Within this context, UNODC released today a valuable new tool to support global efforts in preventing violent extremism and inform policy and development and practice in this field. Recognizing the role of education and skills training as a vital resource in this area, it draws on the role of sport for peace and development and its potential as a tool for prevention of violence and crime to offer a space for learning, promote mutual understanding and a sense of belonging.
The newly released Technical Guide on Preventing Violent Extremism through Sport, developed in consultation with international experts and other UN entities including UNESCO and UNDESA, provides comprehensive guidance on how sport and sport-based programmes can be effectively used to prevent violent extremism and form part of comprehensive responses and interventions that aim to engage young people. It provides practical guidance on policy development, programme design, implementation, monitoring and evaluation of sport-based interventions and tips for facilitators and other practitioners. Interwoven through the Guide are five areas of intervention considered key to predict youth resilience and empowerment through sport: safe spaces, social inclusion, empowerment, education and resilience.

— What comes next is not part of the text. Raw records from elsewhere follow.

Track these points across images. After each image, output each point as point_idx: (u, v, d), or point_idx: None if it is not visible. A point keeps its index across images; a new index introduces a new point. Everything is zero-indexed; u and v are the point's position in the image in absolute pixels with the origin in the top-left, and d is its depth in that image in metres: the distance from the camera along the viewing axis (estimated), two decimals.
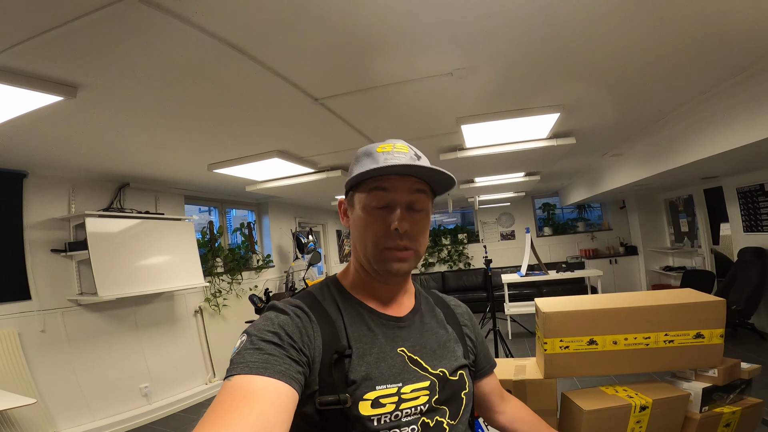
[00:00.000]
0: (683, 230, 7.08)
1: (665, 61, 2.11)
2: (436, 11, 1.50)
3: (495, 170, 4.75)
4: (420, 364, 0.75)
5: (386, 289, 0.81)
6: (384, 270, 0.76)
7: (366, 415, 0.67)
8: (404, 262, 0.76)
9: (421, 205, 0.77)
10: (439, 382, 0.75)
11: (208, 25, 1.43)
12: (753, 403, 1.64)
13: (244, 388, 0.57)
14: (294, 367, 0.63)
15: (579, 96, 2.56)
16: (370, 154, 0.77)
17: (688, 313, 1.64)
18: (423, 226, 0.78)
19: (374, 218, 0.75)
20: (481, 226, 9.41)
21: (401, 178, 0.75)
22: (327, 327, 0.73)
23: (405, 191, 0.75)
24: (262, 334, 0.65)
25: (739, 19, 1.69)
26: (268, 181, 4.16)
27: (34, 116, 1.99)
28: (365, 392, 0.68)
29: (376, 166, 0.72)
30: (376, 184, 0.75)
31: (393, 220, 0.73)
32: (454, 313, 0.93)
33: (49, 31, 1.32)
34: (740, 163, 4.01)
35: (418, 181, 0.76)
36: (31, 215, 3.28)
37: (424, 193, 0.77)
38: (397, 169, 0.73)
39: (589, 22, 1.68)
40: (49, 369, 3.22)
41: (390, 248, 0.74)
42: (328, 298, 0.79)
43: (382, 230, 0.74)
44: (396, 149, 0.76)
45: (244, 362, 0.60)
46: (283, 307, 0.73)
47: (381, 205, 0.75)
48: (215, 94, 2.05)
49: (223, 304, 4.93)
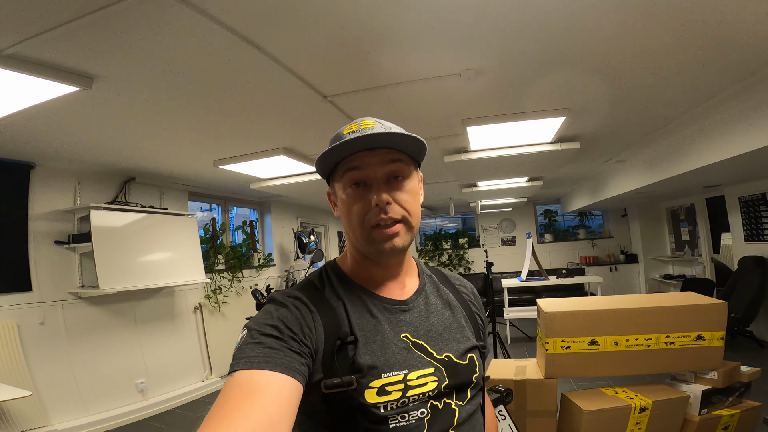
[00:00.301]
0: (684, 239, 7.09)
1: (674, 65, 2.13)
2: (450, 12, 1.52)
3: (498, 174, 4.76)
4: (425, 349, 0.74)
5: (386, 270, 0.79)
6: (376, 251, 0.74)
7: (372, 403, 0.66)
8: (395, 238, 0.73)
9: (399, 174, 0.74)
10: (445, 367, 0.74)
11: (224, 17, 1.44)
12: (752, 406, 1.65)
13: (246, 384, 0.57)
14: (296, 359, 0.62)
15: (585, 100, 2.58)
16: (337, 137, 0.75)
17: (690, 315, 1.65)
18: (409, 195, 0.75)
19: (355, 199, 0.73)
20: (482, 231, 9.42)
21: (371, 153, 0.72)
22: (328, 315, 0.72)
23: (378, 164, 0.73)
24: (262, 328, 0.65)
25: (745, 23, 1.70)
26: (273, 179, 4.18)
27: (46, 107, 2.01)
28: (371, 380, 0.67)
29: (339, 142, 0.70)
30: (347, 165, 0.73)
31: (372, 196, 0.71)
32: (460, 291, 0.90)
33: (73, 21, 1.34)
34: (743, 172, 4.02)
35: (391, 151, 0.73)
36: (37, 206, 3.30)
37: (401, 161, 0.74)
38: (358, 142, 0.70)
39: (599, 27, 1.70)
40: (45, 362, 3.21)
41: (377, 226, 0.72)
42: (328, 286, 0.77)
43: (365, 209, 0.72)
44: (362, 126, 0.74)
45: (246, 357, 0.60)
46: (282, 299, 0.72)
47: (358, 185, 0.73)
48: (226, 88, 2.08)
49: (223, 302, 4.94)
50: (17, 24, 1.38)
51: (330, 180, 0.80)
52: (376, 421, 0.67)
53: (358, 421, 0.67)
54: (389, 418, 0.67)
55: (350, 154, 0.73)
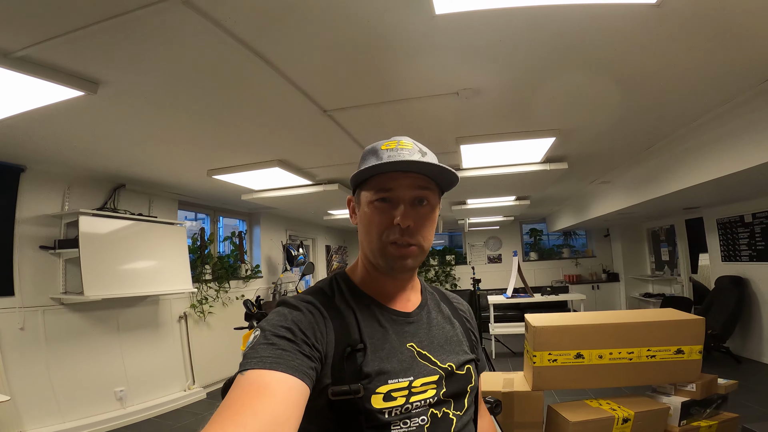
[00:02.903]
0: (664, 259, 7.31)
1: (659, 90, 2.25)
2: (453, 32, 1.60)
3: (487, 192, 4.87)
4: (429, 358, 0.77)
5: (394, 284, 0.82)
6: (389, 266, 0.77)
7: (378, 408, 0.68)
8: (408, 258, 0.76)
9: (425, 201, 0.77)
10: (446, 375, 0.77)
11: (234, 28, 1.49)
12: (729, 417, 1.72)
13: (256, 383, 0.58)
14: (306, 363, 0.64)
15: (575, 121, 2.69)
16: (375, 151, 0.78)
17: (670, 329, 1.73)
18: (428, 222, 0.78)
19: (378, 214, 0.76)
20: (469, 249, 9.53)
21: (404, 175, 0.75)
22: (339, 322, 0.74)
23: (408, 187, 0.75)
24: (276, 329, 0.66)
25: (728, 49, 1.81)
26: (266, 191, 4.20)
27: (45, 110, 2.02)
28: (378, 386, 0.69)
29: (379, 163, 0.73)
30: (379, 181, 0.76)
31: (396, 215, 0.74)
32: (457, 309, 0.94)
33: (87, 27, 1.38)
34: (722, 194, 4.18)
35: (422, 177, 0.76)
36: (24, 210, 3.25)
37: (429, 189, 0.77)
38: (398, 165, 0.73)
39: (590, 52, 1.81)
40: (22, 367, 3.13)
41: (394, 243, 0.75)
42: (339, 294, 0.80)
43: (386, 225, 0.75)
44: (400, 146, 0.76)
45: (258, 357, 0.61)
46: (296, 303, 0.73)
47: (385, 202, 0.76)
48: (229, 98, 2.12)
49: (208, 312, 4.89)
50: (30, 27, 1.41)
51: (356, 189, 0.82)
52: (380, 426, 0.69)
53: (362, 427, 0.68)
54: (392, 424, 0.69)
55: (384, 171, 0.75)
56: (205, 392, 4.57)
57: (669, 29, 1.64)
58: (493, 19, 1.53)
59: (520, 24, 1.58)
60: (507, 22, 1.56)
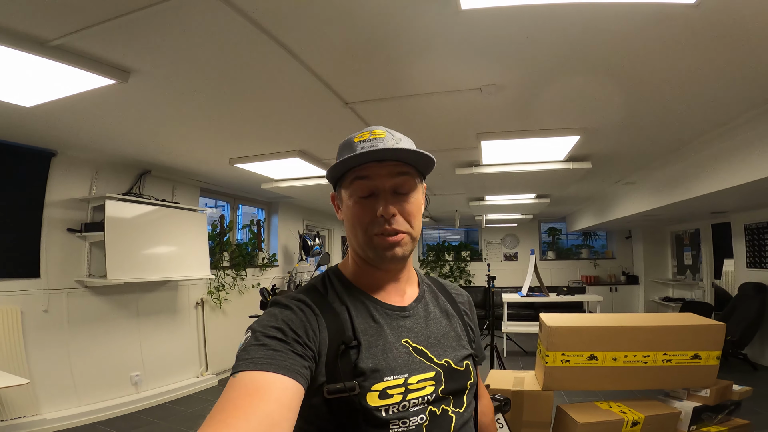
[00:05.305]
0: (686, 263, 7.13)
1: (695, 89, 2.18)
2: (478, 28, 1.59)
3: (507, 190, 4.82)
4: (425, 354, 0.76)
5: (387, 277, 0.81)
6: (378, 257, 0.76)
7: (374, 406, 0.68)
8: (397, 247, 0.75)
9: (406, 187, 0.76)
10: (444, 372, 0.76)
11: (260, 18, 1.50)
12: (740, 423, 1.70)
13: (249, 385, 0.57)
14: (299, 362, 0.63)
15: (601, 120, 2.64)
16: (349, 145, 0.77)
17: (689, 334, 1.70)
18: (413, 208, 0.77)
19: (360, 208, 0.75)
20: (485, 245, 9.47)
21: (380, 164, 0.74)
22: (332, 319, 0.73)
23: (386, 176, 0.74)
24: (266, 330, 0.65)
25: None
26: (285, 181, 4.25)
27: (77, 97, 2.09)
28: (373, 383, 0.69)
29: (352, 155, 0.72)
30: (356, 174, 0.75)
31: (378, 207, 0.73)
32: (456, 301, 0.92)
33: (123, 16, 1.41)
34: (751, 199, 4.04)
35: (399, 163, 0.75)
36: (53, 194, 3.36)
37: (408, 174, 0.76)
38: (373, 155, 0.72)
39: (620, 50, 1.77)
40: (43, 350, 3.21)
41: (380, 234, 0.74)
42: (331, 290, 0.79)
43: (369, 218, 0.74)
44: (374, 135, 0.75)
45: (249, 358, 0.61)
46: (287, 302, 0.72)
47: (365, 194, 0.75)
48: (253, 88, 2.15)
49: (225, 299, 4.99)
50: (66, 17, 1.46)
51: (337, 185, 0.82)
52: (378, 425, 0.68)
53: (360, 426, 0.68)
54: (390, 423, 0.68)
55: (359, 164, 0.75)
56: (217, 379, 4.65)
57: (704, 30, 1.59)
58: (520, 15, 1.51)
59: (547, 20, 1.55)
60: (534, 18, 1.54)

The Guide is the latest in a range of tools developed by UNODC as part of the Doha Declaration Global Programme, aimed at fostering the use of sport and sport-based learning for youth crime and violence prevention. To mark its release, a virtual event was held today with the participation of over 250 Government representatives, experts, and practitioners from all around the world. Further guidance for sport coaches and trainers and an e-learning course on sport and the prevention of violent extremism, will be published later this year.